The answer must be a word-for-word copy of the records below, with every picture left out.

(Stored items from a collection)
★ ★ ★ ★ ★ ★ ★
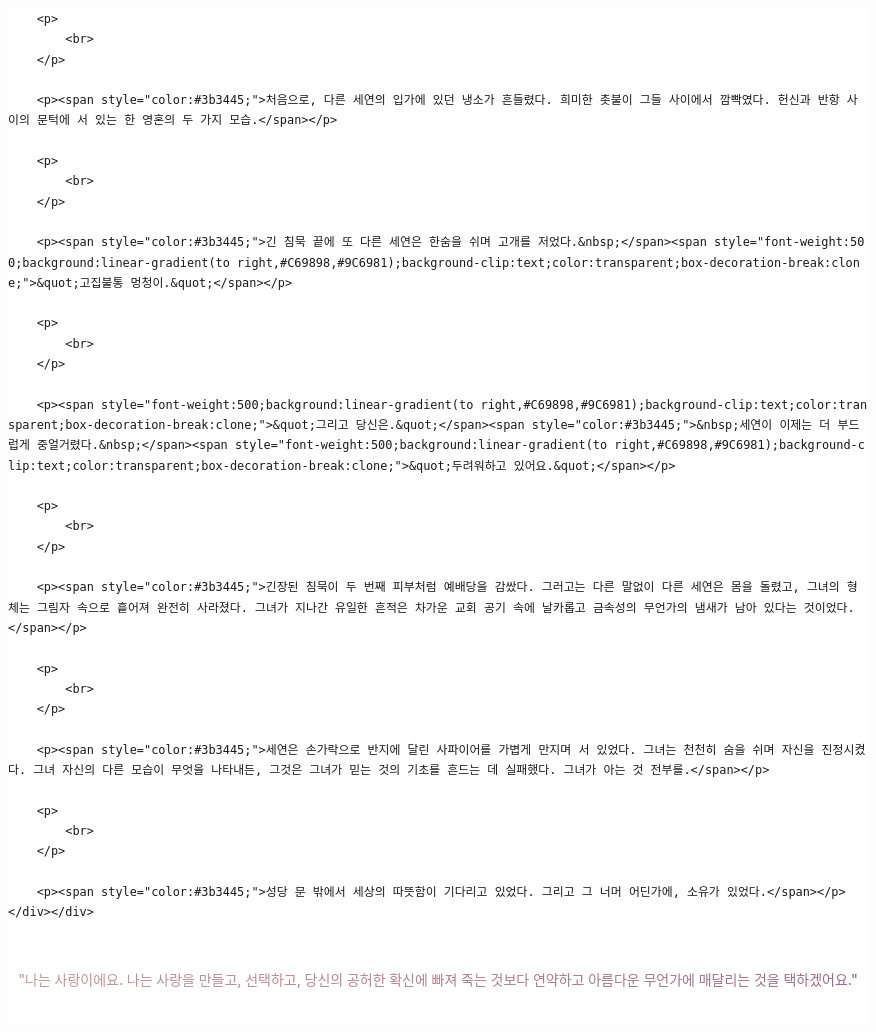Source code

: 		<p>
			<br>
		</p>

		<p><span style="color:#3b3445;">처음으로, 다른 세연의 입가에 있던 냉소가 흔들렸다. 희미한 촛불이 그들 사이에서 깜빡였다. 헌신과 반항 사이의 문턱에 서 있는 한 영혼의 두 가지 모습.</span></p>

		<p>
			<br>
		</p>

		<p><span style="color:#3b3445;">긴 침묵 끝에 또 다른 세연은 한숨을 쉬며 고개를 저었다.&nbsp;</span><span style="font-weight:500;background:linear-gradient(to right,#C69898,#9C6981);background-clip:text;color:transparent;box-decoration-break:clone;">&quot;고집불통 멍청이.&quot;</span></p>

		<p>
			<br>
		</p>

		<p><span style="font-weight:500;background:linear-gradient(to right,#C69898,#9C6981);background-clip:text;color:transparent;box-decoration-break:clone;">&quot;그리고 당신은.&quot;</span><span style="color:#3b3445;">&nbsp;세연이 이제는 더 부드럽게 중얼거렸다.&nbsp;</span><span style="font-weight:500;background:linear-gradient(to right,#C69898,#9C6981);background-clip:text;color:transparent;box-decoration-break:clone;">&quot;두려워하고 있어요.&quot;</span></p>

		<p>
			<br>
		</p>

		<p><span style="color:#3b3445;">긴장된 침묵이 두 번째 피부처럼 예배당을 감쌌다. 그러고는 다른 말없이 다른 세연은 몸을 돌렸고, 그녀의 형체는 그림자 속으로 흩어져 완전히 사라졌다. 그녀가 지나간 유일한 흔적은 차가운 교회 공기 속에 날카롭고 금속성의 무언가의 냄새가 남아 있다는 것이었다.</span></p>

		<p>
			<br>
		</p>

		<p><span style="color:#3b3445;">세연은 손가락으로 반지에 달린 사파이어를 가볍게 만지며 서 있었다. 그녀는 천천히 숨을 쉬며 자신을 진정시켰다. 그녀 자신의 다른 모습이 무엇을 나타내든, 그것은 그녀가 믿는 것의 기초를 흔드는 데 실패했다. 그녀가 아는 것 전부를.</span></p>

		<p>
			<br>
		</p>

		<p><span style="color:#3b3445;">성당 문 밖에서 세상의 따뜻함이 기다리고 있었다. 그리고 그 너머 어딘가에, 소유가 있었다.</span></p>
	</div></div>

<p>
	<br>
</p>

<p style="text-align:center;"><span style="font-weight:500;background:linear-gradient(to right,#C69898,#9C6981);background-clip:text;color:transparent;box-decoration-break:clone;">&quot;나는 사랑이에요. 나는 사랑을 만들고, 선택하고, 당신의 공허한 확신에 빠져 죽는 것보다 연약하고 아름다운 무언가에 매달리는 것을 택하겠어요.&quot;</span></p>

<p style="text-align:center;">
	<br>
</p>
★ ★ ★ ★ ★ ★ ★
**OUTPUT OF THE EXERCISE**:
Source code

: 		<p>
			<br>
		</p>

		<p><span style="color:#3b3445;">처음으로, 다른 세연의 입가에 있던 냉소가 흔들렸다. 희미한 촛불이 그들 사이에서 깜빡였다. 헌신과 반항 사이의 문턱에 서 있는 한 영혼의 두 가지 모습.</span></p>

		<p>
			<br>
		</p>

		<p><span style="color:#3b3445;">긴 침묵 끝에 또 다른 세연은 한숨을 쉬며 고개를 저었다.&nbsp;</span><span style="font-weight:500;background:linear-gradient(to right,#C69898,#9C6981);background-clip:text;color:transparent;box-decoration-break:clone;">&quot;고집불통 멍청이.&quot;</span></p>

		<p>
			<br>
		</p>

		<p><span style="font-weight:500;background:linear-gradient(to right,#C69898,#9C6981);background-clip:text;color:transparent;box-decoration-break:clone;">&quot;그리고 당신은.&quot;</span><span style="color:#3b3445;">&nbsp;세연이 이제는 더 부드럽게 중얼거렸다.&nbsp;</span><span style="font-weight:500;background:linear-gradient(to right,#C69898,#9C6981);background-clip:text;color:transparent;box-decoration-break:clone;">&quot;두려워하고 있어요.&quot;</span></p>

		<p>
			<br>
		</p>

		<p><span style="color:#3b3445;">긴장된 침묵이 두 번째 피부처럼 예배당을 감쌌다. 그러고는 다른 말없이 다른 세연은 몸을 돌렸고, 그녀의 형체는 그림자 속으로 흩어져 완전히 사라졌다. 그녀가 지나간 유일한 흔적은 차가운 교회 공기 속에 날카롭고 금속성의 무언가의 냄새가 남아 있다는 것이었다.</span></p>

		<p>
			<br>
		</p>

		<p><span style="color:#3b3445;">세연은 손가락으로 반지에 달린 사파이어를 가볍게 만지며 서 있었다. 그녀는 천천히 숨을 쉬며 자신을 진정시켰다. 그녀 자신의 다른 모습이 무엇을 나타내든, 그것은 그녀가 믿는 것의 기초를 흔드는 데 실패했다. 그녀가 아는 것 전부를.</span></p>

		<p>
			<br>
		</p>

		<p><span style="color:#3b3445;">성당 문 밖에서 세상의 따뜻함이 기다리고 있었다. 그리고 그 너머 어딘가에, 소유가 있었다.</span></p>
	</div></div>

<p>
	<br>
</p>

<p style="text-align:center;"><span style="font-weight:500;background:linear-gradient(to right,#C69898,#9C6981);background-clip:text;color:transparent;box-decoration-break:clone;">&quot;나는 사랑이에요. 나는 사랑을 만들고, 선택하고, 당신의 공허한 확신에 빠져 죽는 것보다 연약하고 아름다운 무언가에 매달리는 것을 택하겠어요.&quot;</span></p>

<p style="text-align:center;">
	<br>
</p>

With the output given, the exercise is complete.